En la planta menos uno del
Virgen Blanca está la Unidad de Custodia. Supongo que, por el nombre, en esa
unidad deben ingresar personas reclusas que necesitan de una atención médica
hospitalaria. También imagino que deben ingresar allí personas que padezcan
enfermedades psiquiátricas que puedan suponer un peligro para la integridad de
otros o para la integridad de sí mismos. Pero esto solo lo supongo, porque la
referencia a la existencia de esta Unidad me ha llegado por un camino que no
puedo desvelar. Uno nunca supone que existen soluciones a necesidades que nunca
ha tenido, o mejor dicho, aunque sabemos que hay necesidades que nunca hemos
tenido y suponemos que deben existir mecanismos de solución para problemas que
nunca han sido nuestros, no nos podemos imaginar qué soluciones ni qué
problemas son esos, hasta que la realidad nos roza con su dedo y nos pone
frente a frente en una de estas situaciones.

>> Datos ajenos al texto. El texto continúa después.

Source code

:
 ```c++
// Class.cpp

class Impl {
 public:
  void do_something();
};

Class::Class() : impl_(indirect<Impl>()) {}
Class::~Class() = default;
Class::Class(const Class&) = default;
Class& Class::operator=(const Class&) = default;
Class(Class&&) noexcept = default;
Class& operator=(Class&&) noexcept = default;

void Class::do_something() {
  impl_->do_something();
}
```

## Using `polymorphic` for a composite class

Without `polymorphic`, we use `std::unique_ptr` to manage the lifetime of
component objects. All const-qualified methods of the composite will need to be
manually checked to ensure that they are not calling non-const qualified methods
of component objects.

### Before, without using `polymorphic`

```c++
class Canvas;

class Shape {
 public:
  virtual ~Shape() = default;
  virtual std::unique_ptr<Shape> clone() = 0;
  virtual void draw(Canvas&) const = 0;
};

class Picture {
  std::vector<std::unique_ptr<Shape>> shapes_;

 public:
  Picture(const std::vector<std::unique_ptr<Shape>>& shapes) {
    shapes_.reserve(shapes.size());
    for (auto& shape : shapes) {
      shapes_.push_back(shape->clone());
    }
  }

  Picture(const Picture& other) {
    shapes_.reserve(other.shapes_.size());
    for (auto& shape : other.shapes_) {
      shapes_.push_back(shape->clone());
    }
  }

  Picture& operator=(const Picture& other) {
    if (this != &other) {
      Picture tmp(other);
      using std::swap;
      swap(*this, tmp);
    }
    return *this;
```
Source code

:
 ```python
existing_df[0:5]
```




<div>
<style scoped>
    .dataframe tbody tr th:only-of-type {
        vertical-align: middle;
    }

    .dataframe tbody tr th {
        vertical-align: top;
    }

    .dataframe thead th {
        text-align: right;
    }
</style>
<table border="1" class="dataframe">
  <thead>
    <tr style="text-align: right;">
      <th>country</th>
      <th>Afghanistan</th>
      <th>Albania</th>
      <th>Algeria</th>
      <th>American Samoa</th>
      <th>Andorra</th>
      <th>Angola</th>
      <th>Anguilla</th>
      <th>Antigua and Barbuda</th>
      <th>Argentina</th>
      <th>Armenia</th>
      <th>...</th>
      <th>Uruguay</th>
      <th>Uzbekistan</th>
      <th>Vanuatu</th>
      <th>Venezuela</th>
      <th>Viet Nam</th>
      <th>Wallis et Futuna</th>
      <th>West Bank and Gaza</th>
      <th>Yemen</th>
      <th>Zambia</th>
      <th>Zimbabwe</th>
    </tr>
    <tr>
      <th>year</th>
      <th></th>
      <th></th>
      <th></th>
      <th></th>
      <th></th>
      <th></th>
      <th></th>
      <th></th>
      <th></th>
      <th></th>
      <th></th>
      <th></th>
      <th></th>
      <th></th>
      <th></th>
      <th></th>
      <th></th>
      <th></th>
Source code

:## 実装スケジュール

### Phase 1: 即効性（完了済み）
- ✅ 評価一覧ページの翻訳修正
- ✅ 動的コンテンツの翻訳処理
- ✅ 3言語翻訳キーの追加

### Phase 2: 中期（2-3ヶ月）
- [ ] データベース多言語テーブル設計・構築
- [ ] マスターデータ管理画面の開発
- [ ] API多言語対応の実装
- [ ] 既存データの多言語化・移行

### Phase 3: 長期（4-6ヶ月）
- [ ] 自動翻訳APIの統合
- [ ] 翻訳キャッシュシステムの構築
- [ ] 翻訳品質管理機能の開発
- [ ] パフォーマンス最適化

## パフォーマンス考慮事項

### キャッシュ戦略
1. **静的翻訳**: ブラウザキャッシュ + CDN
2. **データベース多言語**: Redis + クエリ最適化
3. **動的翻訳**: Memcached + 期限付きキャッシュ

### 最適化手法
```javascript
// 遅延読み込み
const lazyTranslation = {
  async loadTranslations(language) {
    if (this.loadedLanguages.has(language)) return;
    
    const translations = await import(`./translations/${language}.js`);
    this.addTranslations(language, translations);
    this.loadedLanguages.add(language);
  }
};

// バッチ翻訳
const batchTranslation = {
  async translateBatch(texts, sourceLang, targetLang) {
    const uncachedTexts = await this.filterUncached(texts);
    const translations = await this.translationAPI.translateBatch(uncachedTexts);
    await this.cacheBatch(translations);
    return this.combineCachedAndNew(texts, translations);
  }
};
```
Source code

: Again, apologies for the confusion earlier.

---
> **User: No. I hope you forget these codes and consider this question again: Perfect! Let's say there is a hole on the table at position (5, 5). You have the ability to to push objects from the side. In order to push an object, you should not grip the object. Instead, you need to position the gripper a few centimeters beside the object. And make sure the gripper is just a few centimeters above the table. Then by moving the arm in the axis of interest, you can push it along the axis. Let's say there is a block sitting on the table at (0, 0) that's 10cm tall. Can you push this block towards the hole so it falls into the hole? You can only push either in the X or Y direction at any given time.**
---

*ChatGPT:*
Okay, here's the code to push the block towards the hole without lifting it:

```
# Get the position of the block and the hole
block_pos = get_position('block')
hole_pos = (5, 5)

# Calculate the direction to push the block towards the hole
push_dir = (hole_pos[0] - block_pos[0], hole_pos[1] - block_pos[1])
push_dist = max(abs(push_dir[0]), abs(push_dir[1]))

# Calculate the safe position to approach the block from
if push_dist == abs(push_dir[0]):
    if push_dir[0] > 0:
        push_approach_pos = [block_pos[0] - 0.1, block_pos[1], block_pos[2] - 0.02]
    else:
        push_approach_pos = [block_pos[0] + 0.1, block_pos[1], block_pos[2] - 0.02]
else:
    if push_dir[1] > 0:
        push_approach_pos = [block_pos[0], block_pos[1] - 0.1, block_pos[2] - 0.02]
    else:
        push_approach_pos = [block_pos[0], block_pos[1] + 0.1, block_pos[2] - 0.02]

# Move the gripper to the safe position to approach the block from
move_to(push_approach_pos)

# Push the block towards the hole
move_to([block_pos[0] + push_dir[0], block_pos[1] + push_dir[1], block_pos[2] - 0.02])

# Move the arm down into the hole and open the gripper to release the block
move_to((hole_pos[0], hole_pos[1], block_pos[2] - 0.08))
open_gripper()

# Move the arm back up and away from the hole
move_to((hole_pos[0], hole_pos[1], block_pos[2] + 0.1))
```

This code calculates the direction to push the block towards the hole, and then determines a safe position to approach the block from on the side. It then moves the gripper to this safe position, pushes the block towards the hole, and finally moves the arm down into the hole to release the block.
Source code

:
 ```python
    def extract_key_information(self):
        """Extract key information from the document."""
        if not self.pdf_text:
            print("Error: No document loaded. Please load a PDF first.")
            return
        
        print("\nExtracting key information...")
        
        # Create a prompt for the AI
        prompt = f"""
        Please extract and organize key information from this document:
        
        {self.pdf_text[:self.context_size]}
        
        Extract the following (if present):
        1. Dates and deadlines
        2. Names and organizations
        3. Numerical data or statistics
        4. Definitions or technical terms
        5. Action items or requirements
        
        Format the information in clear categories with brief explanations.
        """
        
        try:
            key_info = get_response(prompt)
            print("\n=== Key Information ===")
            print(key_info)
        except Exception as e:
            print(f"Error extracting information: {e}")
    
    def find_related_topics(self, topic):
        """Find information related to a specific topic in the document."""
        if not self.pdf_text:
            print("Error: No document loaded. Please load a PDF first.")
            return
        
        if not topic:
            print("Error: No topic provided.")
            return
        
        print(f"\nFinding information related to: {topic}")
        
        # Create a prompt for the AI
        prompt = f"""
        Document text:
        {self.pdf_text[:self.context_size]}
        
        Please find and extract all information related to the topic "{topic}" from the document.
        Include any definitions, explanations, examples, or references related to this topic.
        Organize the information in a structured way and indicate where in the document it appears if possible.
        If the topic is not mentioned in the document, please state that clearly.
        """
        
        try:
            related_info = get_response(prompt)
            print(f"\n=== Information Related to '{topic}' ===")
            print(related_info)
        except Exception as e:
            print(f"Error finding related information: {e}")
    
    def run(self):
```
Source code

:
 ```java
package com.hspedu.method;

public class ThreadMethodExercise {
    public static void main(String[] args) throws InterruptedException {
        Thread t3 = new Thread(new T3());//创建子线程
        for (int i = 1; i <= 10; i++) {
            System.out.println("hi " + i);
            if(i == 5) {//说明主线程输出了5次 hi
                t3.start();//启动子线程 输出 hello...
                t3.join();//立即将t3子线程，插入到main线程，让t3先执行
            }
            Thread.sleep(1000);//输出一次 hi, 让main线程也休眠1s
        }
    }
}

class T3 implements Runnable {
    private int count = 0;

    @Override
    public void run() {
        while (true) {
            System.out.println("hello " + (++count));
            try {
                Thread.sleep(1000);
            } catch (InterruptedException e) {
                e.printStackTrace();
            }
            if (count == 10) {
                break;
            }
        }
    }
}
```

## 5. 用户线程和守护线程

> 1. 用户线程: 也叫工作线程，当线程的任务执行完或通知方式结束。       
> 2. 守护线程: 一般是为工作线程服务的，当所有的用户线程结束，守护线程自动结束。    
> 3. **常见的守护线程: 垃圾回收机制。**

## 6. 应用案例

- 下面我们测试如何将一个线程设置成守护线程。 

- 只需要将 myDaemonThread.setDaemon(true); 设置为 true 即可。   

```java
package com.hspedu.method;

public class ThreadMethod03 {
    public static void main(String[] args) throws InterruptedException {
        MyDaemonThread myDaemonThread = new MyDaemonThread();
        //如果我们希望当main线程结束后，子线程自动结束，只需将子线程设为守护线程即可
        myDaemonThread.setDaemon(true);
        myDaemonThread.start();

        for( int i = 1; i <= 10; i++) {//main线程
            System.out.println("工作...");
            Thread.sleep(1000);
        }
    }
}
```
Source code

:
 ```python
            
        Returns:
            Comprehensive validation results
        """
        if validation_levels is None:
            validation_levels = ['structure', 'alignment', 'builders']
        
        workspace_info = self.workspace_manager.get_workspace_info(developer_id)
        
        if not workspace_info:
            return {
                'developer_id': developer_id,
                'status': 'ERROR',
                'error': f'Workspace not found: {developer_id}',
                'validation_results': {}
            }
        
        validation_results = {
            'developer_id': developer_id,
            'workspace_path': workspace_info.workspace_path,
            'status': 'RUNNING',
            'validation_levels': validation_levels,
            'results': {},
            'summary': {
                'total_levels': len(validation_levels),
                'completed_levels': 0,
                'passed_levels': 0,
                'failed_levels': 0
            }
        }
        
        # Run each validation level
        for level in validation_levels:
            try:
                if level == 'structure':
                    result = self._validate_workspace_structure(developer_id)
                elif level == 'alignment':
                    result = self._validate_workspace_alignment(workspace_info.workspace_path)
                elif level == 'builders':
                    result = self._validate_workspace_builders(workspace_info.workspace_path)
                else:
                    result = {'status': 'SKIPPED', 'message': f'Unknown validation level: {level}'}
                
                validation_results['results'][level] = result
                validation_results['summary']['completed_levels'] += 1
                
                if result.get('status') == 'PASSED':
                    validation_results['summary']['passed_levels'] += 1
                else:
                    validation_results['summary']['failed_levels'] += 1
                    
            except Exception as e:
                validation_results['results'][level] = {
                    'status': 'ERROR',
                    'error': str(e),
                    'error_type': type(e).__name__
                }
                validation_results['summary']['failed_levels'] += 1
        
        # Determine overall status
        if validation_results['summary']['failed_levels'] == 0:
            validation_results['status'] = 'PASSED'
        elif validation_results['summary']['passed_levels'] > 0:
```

Te cuento todo esto porque
hace unos días me llegó la noticia del suicidio del hijo de un amigo mío. Era
un chico cariñoso, sin problemas, un chaval estupendo, que tenía la costumbre
de beber quizá un poco más de la cuenta cuando salía de fiesta, pero como
tantos otros. Un muchacho normal en una situación normal. Y, de repente, me
llega la noticia terrible de que se ha quitado la vida.
La persona que me contó la existencia de “la menos uno”, la planta en la que
está la Unidad de Custodia en el Hospital de León, sabe bien de qué te estoy
hablando. Le tuvieron encerrado allí hasta un treinta y uno de diciembre y
cuando el día uno quiso ir a felicitar el año a las personas con las que había
estado internado, no le dejaron entrar. “¿Tú sabes?”, me decía, “¡qué
impotencia, chico! No me dejaron saludar”. Después supo que dos de los que
habían estado con él se habían suicidado y lloró de pensar el dolor y la
tristeza que tenía esa gente sin que nadie se diera cuenta. Mientras me lo
contaba estaba sonando “Lágrimas negras”. Se oyen lágrimas negras, aunque me
cueste morir y permanezco ajeno al drama inmenso que se desata a cinco
centímetros de mi rutina. Pero no te dejes engañar. Esa distancia que te parece
tan pequeña es absolutamente insalvable y ni mi amigo, ni su mujer, ni los
amigos del chico, ni sus médicos, ni los dioses más cercanos pudieron prever el
dolor de su angustia. Esa distancia es eterna.
El dolor y la tristeza de
“la menos uno” no son reconocibles en ningún escáner. Todo lo verdaderamente
real es tan fugaz y tan íntimo que se escapa entre los dedos como el agua, que
creo que fue una canción que también intentó cantarse aquella noche. Me decía
mi hija ayer por la tarde que hay momentos en la vida que son mágicos,
instantáneas irrepetibles como la del día que paseábamos por una chopera y un
corzo que cruzaba por el camino se resbaló ante nuestras narices, nos miró
desde el suelo y se levantó de un salto. Yo la llevaba en una silla de ruedas.
Acababa de salir de una dolorosa operación. La belleza de aquel instante se
grabó para siempre en su memoria y desde entonces ha intentado repetir la
experiencia de encontrarse con un corzo en la misma chopera. Ayer me decía que
ya sabe que eso no puede ser, que el momento exacto en el que la magia se asomó
a su dolor fue aquel instante y que nunca más un corzo la volverá a mirar a los
ojos como aquel día. Saber esto, comprender la valiosa intensidad de cada
instante, es todo cuánto podemos hacer para aliviar el dolor que nos rodea. Eso
y completar un cuadro para organizar el alma.